◆ Document passage:
* * *

# Team Dressage 7th Aug



## roughlee treated (7 July 2012)

Anyone going to Team Dressage on the 7th?  I have a room booked at nearby Premier Inn for the 6th which I no longer require and it is non refundable.


----------



## Custard Cream (7 July 2012)

I'm going but we've booked train tickets to go and ome back in a day.


----------



## lilyoftheincas (8 July 2012)

This sounds pretty stupid but are these tests with or without music? I know they aren't Freestyle, but does that mean that they don't have any music at all? I'm going to this too


----------



## toffeesmarty (10 July 2012)

The tests are without music. Its the individual final (Kur) which are freestyle with music.


----------



## somethingorother (11 July 2012)

I'm going..... pm me details please? I was intending to drive from/ back to manchester on the day but would consider the room if cheap.


----------



## ash493 (12 July 2012)

could someone please tell me how this works - there are two days of dressage (when I thought 2 of each team would ride each day) but doesn't the combined score decide the team competition?  What happens on the 7th?


----------



## madeleine1 (12 July 2012)

toffeesmarty said:



			The tests are without music. Its the individual final (Kur) which are freestyle with music.
		
Click to expand...

i get to watch these. so excited in row 10


----------

* * *

◆ Exercise goal:
Copy the stretch from "could someone please" through "happens on the 7th?" in the Team Dressage thread, word for word.

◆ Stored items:
* * *

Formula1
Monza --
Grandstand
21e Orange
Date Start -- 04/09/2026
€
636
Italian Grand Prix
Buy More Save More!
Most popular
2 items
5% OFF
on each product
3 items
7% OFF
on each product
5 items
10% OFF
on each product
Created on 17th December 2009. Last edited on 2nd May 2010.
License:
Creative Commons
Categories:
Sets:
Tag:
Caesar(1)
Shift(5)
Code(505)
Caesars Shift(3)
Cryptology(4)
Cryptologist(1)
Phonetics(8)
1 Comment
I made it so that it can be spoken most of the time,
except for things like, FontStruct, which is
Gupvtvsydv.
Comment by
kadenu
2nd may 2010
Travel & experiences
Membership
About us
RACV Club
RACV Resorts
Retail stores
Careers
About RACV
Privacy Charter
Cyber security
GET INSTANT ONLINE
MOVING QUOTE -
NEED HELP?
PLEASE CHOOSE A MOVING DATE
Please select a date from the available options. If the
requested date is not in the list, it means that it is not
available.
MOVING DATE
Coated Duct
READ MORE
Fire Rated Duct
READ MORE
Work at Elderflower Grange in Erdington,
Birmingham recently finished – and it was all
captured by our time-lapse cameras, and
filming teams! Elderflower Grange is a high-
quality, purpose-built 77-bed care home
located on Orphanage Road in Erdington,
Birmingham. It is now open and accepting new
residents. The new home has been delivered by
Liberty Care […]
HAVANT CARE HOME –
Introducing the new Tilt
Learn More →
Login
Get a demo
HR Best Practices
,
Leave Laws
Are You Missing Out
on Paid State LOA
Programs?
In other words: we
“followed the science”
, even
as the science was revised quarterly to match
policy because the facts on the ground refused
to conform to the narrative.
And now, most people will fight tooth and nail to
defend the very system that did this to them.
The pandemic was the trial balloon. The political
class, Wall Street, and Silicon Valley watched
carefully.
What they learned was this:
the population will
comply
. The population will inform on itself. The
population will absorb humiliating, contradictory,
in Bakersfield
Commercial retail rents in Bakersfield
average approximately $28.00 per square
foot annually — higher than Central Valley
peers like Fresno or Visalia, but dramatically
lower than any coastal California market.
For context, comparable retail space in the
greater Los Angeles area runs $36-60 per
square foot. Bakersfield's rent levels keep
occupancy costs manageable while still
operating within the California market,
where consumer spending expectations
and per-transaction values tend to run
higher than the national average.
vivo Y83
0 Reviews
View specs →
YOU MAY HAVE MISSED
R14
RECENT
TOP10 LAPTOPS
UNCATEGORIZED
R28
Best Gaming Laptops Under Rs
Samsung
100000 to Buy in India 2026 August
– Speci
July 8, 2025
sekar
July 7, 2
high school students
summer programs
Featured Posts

* * *

◆ Answer:
could someone please tell me how this works - there are two days of dressage (when I thought 2 of each team would ride each day) but doesn't the combined score decide the team competition?  What happens on the 7th?